There are not just historical examples. Right now, under a deeply troubling judicial decision, Georgia is moving ahead this summer with its Section 1115 Medicaid waiver that includes a very limited coverage expansion (that falls far short of the full Medicaid expansion) along with a work reporting requirement. There is no exemption for parents of dependent children of any age at all.
As a result, there is ample evidence that if the work reporting requirements in the House-passed debt ceiling were enacted into law, some states will seek to fully or partially eliminate the exemption for parents through Section 1115 waivers. And especially if there is an Administration in place that is hostile to Medicaid, those waivers are likely to be approved quickly without the need for favorable decisions from the courts.

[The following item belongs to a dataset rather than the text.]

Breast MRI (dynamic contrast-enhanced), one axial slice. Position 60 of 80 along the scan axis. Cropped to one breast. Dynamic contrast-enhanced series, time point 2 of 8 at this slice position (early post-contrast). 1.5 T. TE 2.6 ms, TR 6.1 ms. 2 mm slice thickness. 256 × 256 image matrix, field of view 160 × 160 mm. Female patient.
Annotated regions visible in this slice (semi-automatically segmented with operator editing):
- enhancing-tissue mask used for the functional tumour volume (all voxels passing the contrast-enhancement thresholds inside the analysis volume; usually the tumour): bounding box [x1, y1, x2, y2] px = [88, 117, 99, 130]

So, one can’t assume that low-income parents will be protected from the work reporting requirements under the House-passed debt ceiling bill, even with an exemption for parents with dependent children. We know that many people, including parents, who otherwise should qualify for exemptions, may not get them and as a result, they may lose their Medicaid coverage and access to needed care. That risk will be even more magnified if, as is likely, states try to move forward with Section 1115 waivers to explicitly apply onerous work reporting requirements to low-income parents should work reporting requirements actually become law.